# Back Brace



## HeroMyOttb (Dec 28, 2009)

Hey everyone !

Does anyone have a preference on a back brace they use while riding ?

I'm trying to bring my horse back into work and as always my annoying back pain is starting to get in the way.

I have a rupture disc at my L5-S1 vertebrae since I was 17 from a car accident. So I've been dealing with it for about 5 years now with nothing to help it. I'm just trying to find something to help minimize the pain while I'm riding.

I was looking at the Back on Track back brace and professionals choice. But they pretty much have the same ratings.

Does anyone have a favorite back brace for that annoying back pain?

Thanks!
_Posted via Mobile Device_


----------



## Woodhaven (Jan 21, 2014)

I have had problems with the L5 for most of my life and I find that a back support does help, I don't know the brand but it is elastic and Velcro and I wrap it around my lower back and tighten it up to where it is somewhat comfortable.
Also going on a fairly long ride (over 2hrs) I do take some pain killers to help get through the day.
It also helps to keep fit and I try to do exercises to strengthen my back.
The plank is a good one or leg lifts but you can find different ones on the computer. Be careful to start out gradually with the exercises. I also clean stalls, lug bales of hay etc. which helps to keep fit.

^^^^^^^^^^^^^^^^

Work instruction: For each of the statements (a), (b), and (c), state whether it agrees with the back brace thread, giving yes or no together with the deciding words of the thread quoted exactly. (a) The first poster's ruptured disc resulted from a car accident. (b) The first poster found that the two braces under consideration had clearly different ratings. (c) The second poster names the brand of the back support used. The lines that come after the back brace thread are separate material, unconnected to it.

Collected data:
^^^^^^^^^^^^^^^^

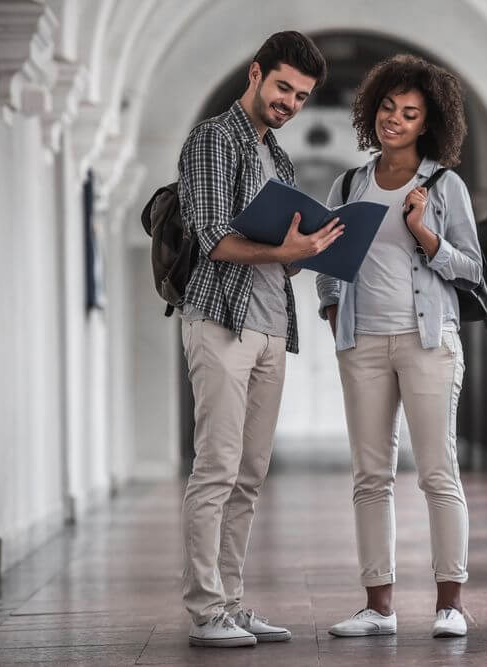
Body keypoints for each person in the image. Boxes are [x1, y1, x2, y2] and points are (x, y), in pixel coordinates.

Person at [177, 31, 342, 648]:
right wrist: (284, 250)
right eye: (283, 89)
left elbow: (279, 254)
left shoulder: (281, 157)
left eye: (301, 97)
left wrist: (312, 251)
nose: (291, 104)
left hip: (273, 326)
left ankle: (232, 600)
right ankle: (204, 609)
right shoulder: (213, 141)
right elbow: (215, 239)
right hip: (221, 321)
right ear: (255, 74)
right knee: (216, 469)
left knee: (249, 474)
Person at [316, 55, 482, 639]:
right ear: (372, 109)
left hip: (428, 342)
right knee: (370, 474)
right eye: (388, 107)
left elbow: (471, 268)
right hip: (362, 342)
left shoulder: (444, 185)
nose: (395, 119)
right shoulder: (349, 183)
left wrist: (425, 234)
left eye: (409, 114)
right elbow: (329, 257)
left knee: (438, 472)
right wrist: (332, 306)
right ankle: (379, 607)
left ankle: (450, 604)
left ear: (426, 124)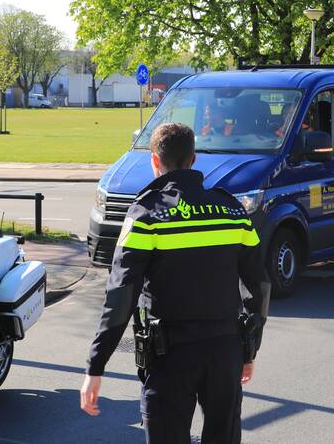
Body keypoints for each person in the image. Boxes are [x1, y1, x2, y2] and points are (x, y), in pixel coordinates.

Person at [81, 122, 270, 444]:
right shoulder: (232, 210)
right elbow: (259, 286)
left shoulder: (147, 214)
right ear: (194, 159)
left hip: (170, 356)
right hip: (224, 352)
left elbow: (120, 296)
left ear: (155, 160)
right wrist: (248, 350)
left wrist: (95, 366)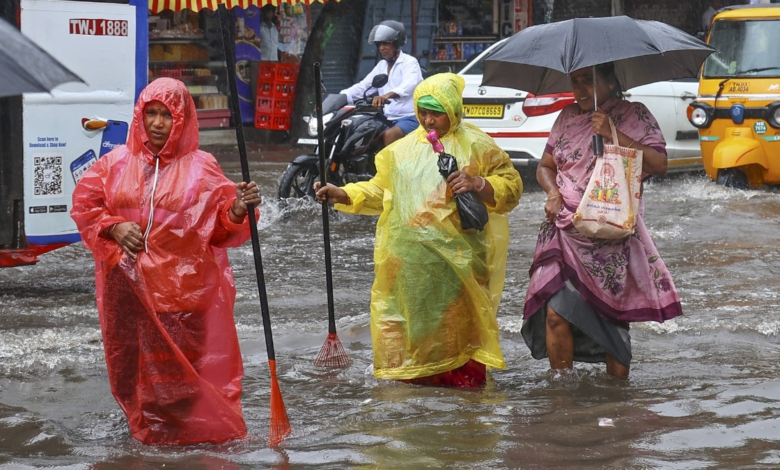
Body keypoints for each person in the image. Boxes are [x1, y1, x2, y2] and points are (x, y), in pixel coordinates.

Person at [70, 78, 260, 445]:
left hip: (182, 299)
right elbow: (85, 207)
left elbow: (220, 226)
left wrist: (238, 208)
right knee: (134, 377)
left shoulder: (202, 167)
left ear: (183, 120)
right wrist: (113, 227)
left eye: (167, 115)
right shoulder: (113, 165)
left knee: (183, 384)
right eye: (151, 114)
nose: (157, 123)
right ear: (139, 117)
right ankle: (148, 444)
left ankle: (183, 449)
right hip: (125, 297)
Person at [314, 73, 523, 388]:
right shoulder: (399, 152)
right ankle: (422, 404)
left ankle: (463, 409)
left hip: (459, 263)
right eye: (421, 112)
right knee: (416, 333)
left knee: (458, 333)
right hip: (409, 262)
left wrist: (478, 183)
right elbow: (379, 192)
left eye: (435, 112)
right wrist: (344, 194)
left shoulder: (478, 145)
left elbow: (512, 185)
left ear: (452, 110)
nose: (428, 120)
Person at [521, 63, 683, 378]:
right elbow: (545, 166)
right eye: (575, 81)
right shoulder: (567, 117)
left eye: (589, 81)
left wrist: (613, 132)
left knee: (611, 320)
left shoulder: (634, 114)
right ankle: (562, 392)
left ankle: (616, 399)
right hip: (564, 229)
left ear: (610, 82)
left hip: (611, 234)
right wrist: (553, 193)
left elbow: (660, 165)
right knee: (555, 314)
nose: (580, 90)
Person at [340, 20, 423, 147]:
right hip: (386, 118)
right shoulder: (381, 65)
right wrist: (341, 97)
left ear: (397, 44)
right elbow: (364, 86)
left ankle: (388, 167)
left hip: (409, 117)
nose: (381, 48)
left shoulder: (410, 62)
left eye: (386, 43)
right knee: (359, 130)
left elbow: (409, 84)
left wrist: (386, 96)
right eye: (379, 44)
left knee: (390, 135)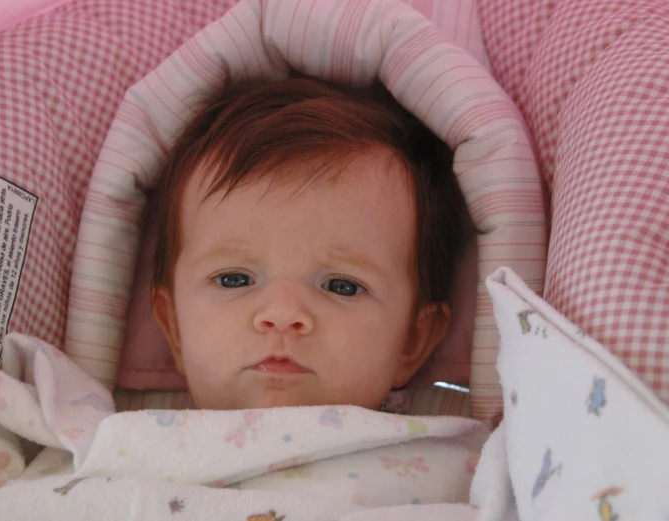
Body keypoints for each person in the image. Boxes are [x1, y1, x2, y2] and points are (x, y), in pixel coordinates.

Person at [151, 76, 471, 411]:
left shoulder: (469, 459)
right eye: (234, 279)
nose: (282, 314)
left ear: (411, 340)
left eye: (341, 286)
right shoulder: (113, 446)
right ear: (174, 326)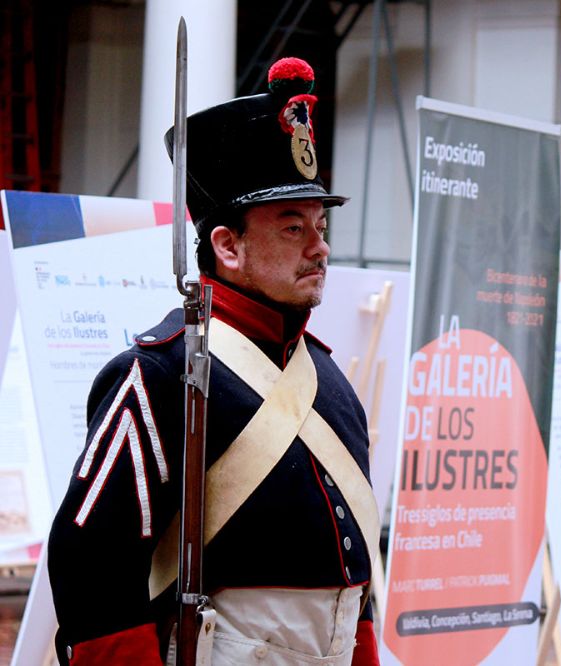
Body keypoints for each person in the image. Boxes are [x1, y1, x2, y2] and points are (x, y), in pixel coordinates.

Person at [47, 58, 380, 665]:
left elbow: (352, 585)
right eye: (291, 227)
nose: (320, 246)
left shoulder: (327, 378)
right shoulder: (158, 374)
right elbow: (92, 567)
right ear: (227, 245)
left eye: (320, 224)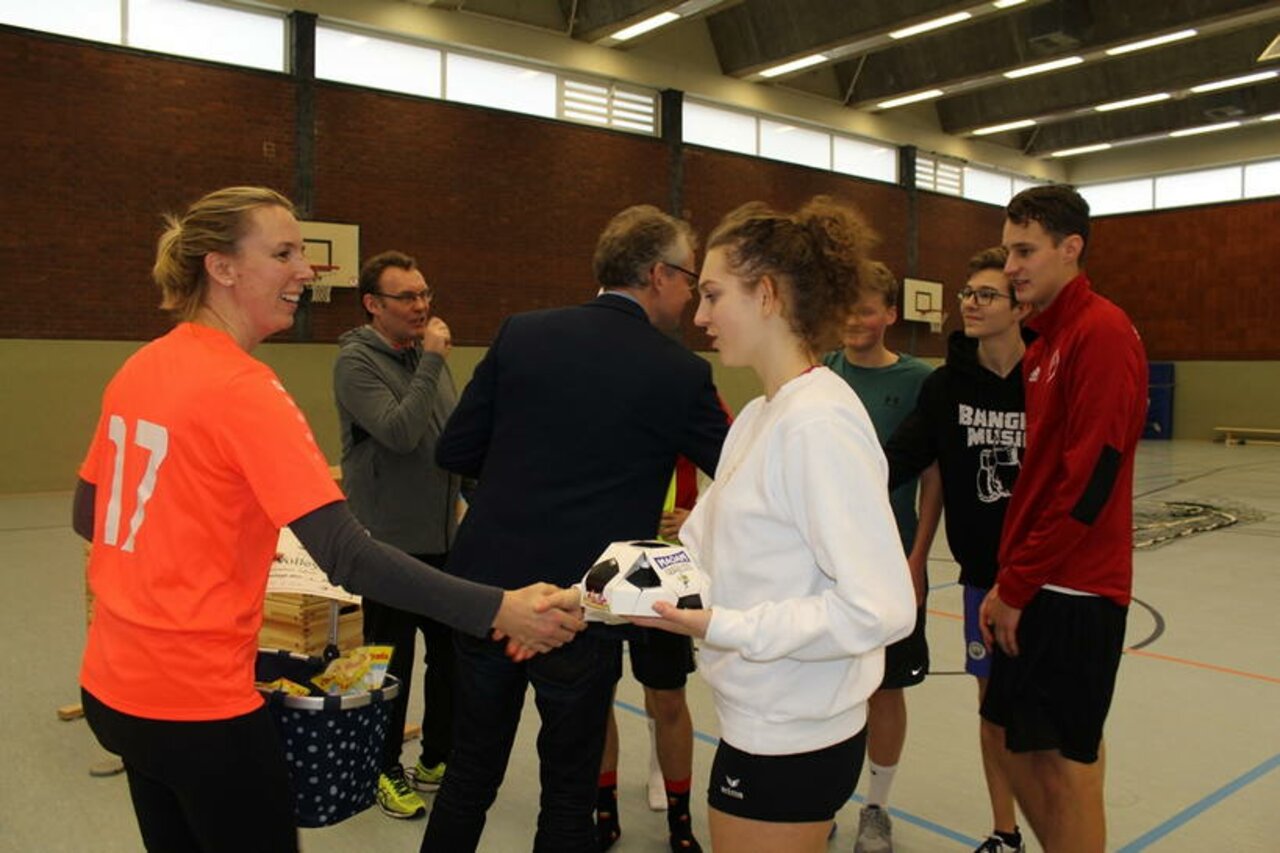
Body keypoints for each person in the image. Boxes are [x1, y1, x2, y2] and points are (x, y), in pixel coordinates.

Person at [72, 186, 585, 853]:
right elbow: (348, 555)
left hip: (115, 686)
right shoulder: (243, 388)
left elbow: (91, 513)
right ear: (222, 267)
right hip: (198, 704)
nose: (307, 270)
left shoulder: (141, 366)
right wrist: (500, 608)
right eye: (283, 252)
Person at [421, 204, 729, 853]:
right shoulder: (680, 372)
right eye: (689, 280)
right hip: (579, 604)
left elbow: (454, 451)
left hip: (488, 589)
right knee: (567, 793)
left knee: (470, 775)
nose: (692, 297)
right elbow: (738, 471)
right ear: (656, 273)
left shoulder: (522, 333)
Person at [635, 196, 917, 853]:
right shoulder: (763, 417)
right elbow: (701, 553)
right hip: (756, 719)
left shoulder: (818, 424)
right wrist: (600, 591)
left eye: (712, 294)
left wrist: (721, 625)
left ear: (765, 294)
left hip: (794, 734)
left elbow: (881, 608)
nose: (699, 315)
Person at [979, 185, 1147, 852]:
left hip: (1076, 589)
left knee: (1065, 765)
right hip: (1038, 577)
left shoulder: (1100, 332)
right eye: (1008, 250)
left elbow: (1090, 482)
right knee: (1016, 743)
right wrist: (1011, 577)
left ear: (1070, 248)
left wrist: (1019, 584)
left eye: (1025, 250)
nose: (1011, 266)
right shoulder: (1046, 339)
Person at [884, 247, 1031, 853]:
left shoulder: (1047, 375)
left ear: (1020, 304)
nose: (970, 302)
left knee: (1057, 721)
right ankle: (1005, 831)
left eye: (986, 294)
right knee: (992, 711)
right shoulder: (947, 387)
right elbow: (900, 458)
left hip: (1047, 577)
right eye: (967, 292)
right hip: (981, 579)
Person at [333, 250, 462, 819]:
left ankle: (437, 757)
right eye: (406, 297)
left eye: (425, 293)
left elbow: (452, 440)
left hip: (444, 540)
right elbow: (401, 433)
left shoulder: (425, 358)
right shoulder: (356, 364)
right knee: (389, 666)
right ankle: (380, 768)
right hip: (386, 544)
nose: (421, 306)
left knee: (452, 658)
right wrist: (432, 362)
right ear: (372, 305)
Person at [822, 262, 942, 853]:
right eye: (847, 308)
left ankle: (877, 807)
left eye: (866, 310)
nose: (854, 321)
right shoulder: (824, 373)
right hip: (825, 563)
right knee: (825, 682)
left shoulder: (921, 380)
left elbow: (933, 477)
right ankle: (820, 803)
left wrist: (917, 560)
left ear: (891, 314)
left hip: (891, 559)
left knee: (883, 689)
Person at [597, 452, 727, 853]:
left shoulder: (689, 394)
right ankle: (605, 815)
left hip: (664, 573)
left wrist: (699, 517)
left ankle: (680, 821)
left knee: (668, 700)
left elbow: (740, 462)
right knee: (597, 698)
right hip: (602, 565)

^^^^^^^^^^^^^^^^

Exercise answer:
(a) Yes: "I have a rupture disc at my L5-S1 vertebrae since I was 17 from a car accident."
(b) No: "But they pretty much have the same ratings."
(c) No: "I don't know the brand but it is elastic and Velcro"